I'm assuming here that you don't want to have to force users to upgrade App1, correct? I'm moving forward on that assumption.
If you can upgrade App1 (not require an upgrade, but make sure that all new customers have an upgraded version), then only store in com.x.y
if it exists. Otherwise, store in com.x.shared
:
- When you read from the keychain, don't use an access group. This will get the first matching record.
- When you write to the keychain, use the access group that was in the record you read.

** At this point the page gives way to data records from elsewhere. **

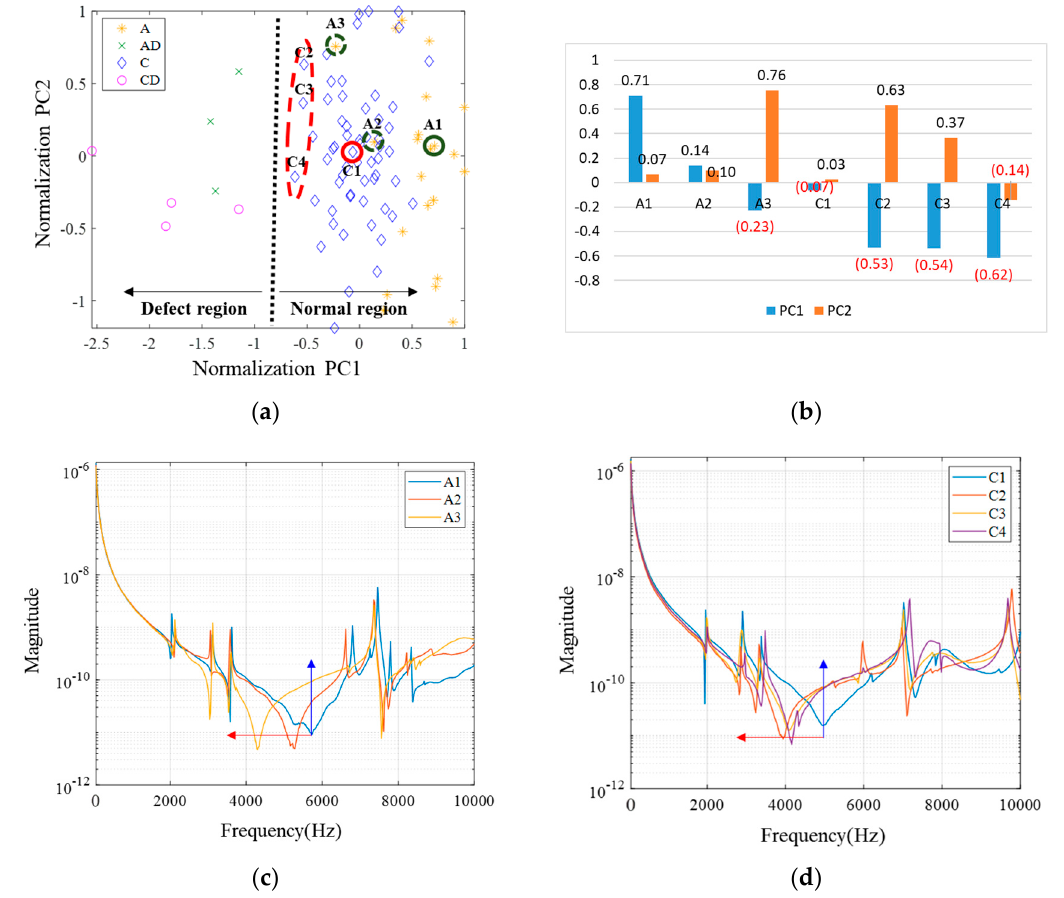
Figure 14. Reanalysis based on the location of the classified data: ( a ) selection of median and boundary and unusual data for each material; ( b ) comparison of PC1 and PC2 values of selected A1–3 and C1–4 data; ( c ) FRF comparison of median and boundary data from normal cristobalite data; ( d ) FRF comparison of median and unusual data from normal alumina data.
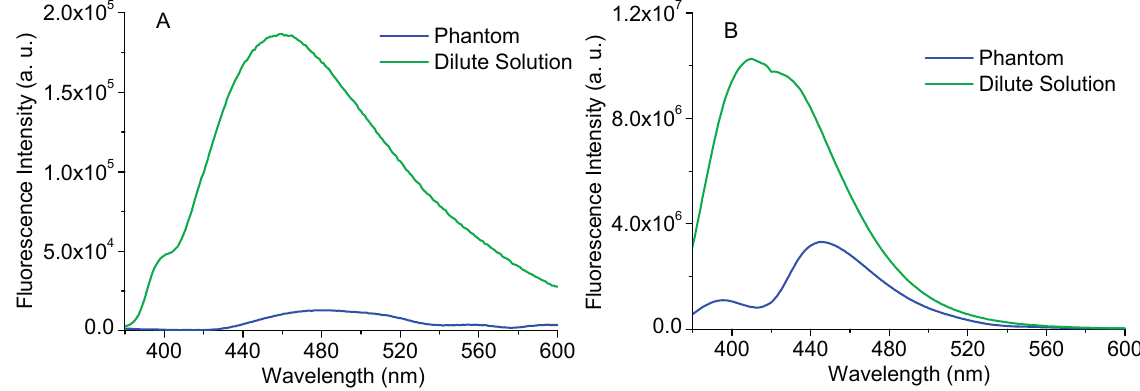
Figure 9. Comparison between the fluorescence emission spectra ( λ exc = 350 nm) of NADH (reduced form of nicotinamide adenine dinucleotide) 1.5 µg/mL ( A ) and Carbostyril 124 (7-amino-4-methyl-2(1 H )-quinolinone) 1.5 µg/mL; ( B ) in homogeneous solution and in a phantom containing 1 mg/mL of Hb (hemoglobin) and 0.15% w/v (weight/volume) of polystyrene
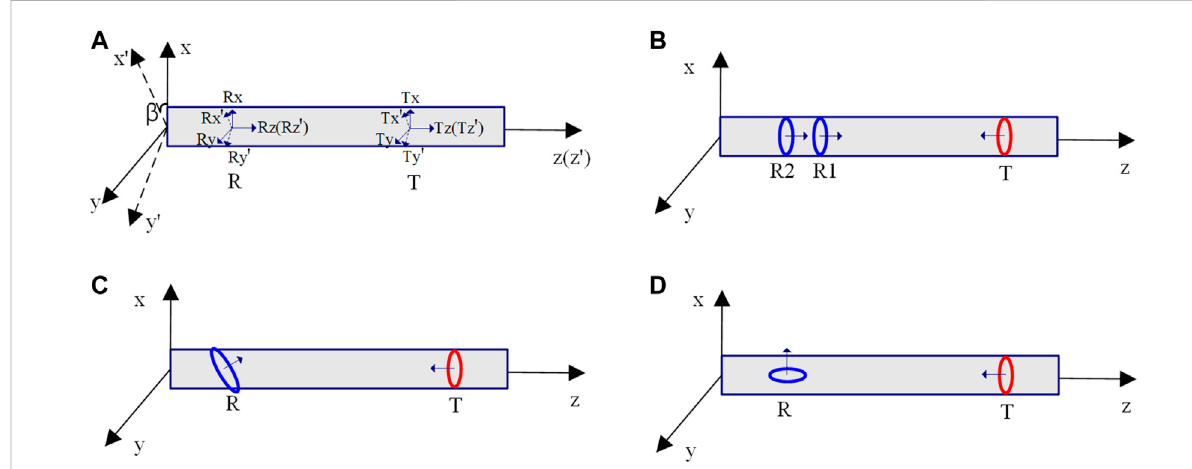
FIGURE 1 Schematic of the electromagnetic wave boundary detection instrument while drilling in the horizontal well.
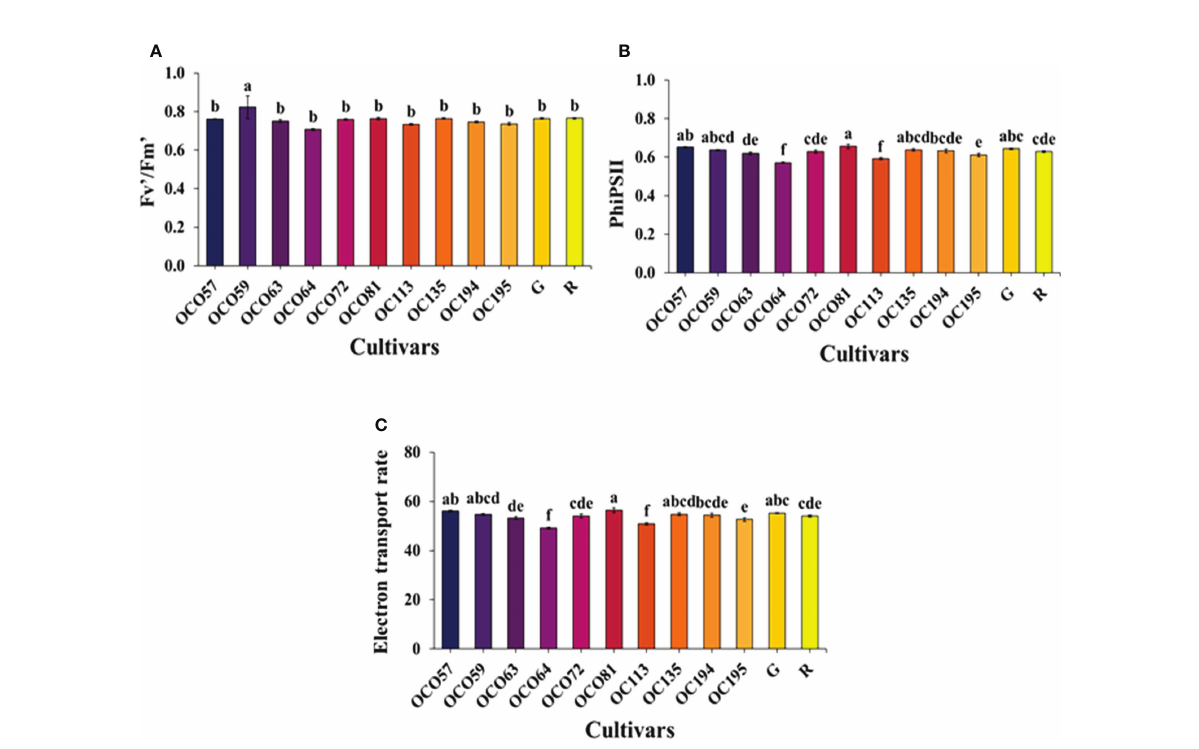
FIGURE 4 Photosynthetic light reaction parameters, F v ′ /F m ′ (A) , PhiPSII (B) , and ETR (C) of Thai holy basil cultivars/accessions at the fl owering stage. R and G represent the red and green commercial cultivars, respectively. Bars represent standard error. Values are represented as mean ± SE ( n = 4). ANOVA was performed, followed by a mean comparison with DMRT. Letters above bars show the signi fi cant difference of means at P <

If you don't want to upgrade App1 at all right now (required or not), then just always read and write to com.x.y
in App2.
When you're ready to end-of-life the com.x.y
group (if you're able to finally upgrade all App1 supported users), then you can switch to:
- Read from
com.x.y
. If it's found, delete it, and recreate it as com.x.shared
. You can do this one-time in the application startup (just write an NSUserDefaults
that says you've done it.
- From then on, always use
com.x.shared
explicitly.
The key tool here is that when you ask for an explicitly access group, you have to provide the whole thing, including you AppId (which isn't displayed in the Xcode GUI). You can of course hard-code it, but a better solution is to dynamically query it. I use an updated version of David H's code:
- (NSString *)bundleSeedID {
NSDictionary *query = @{ (__bridge id)kSecClass : (__bridge id)kSecClassGenericPassword,
(__bridge id)kSecAttrAccount : @"bundleSeedIDQuery",
(__bridge id)kSecAttrService : @"",
(__bridge id)kSecReturnAttributes : (id)kCFBooleanTrue
};
CFDictionaryRef result = nil;
OSStatus status = SecItemCopyMatching((__bridge CFTypeRef)query,
(CFTypeRef *)&result);
if (status == errSecItemNotFound)
status = SecItemAdd((__bridge CFTypeRef)query, (CFTypeRef *)&result);
if (status != errSecSuccess)
return nil;
NSString *accessGroup = [(__bridge NSDictionary *)result
objectForKey:(__bridge id)kSecAttrAccessGroup];
NSArray *components = [accessGroup componentsSeparatedByString:@"."];
NSString *bundleSeedID = components[0];
CFRelease(result);
return bundleSeedID;
}
This will tell you your prefix at runtime. It does so b creating a bogus keychain entry, then querying it and seeing what access group was attached to it.
You may be interested in the first section of Getting Security and Privacy Right from Renaissance.io 2014. You can skip to "Protecting Secrets with Keychain."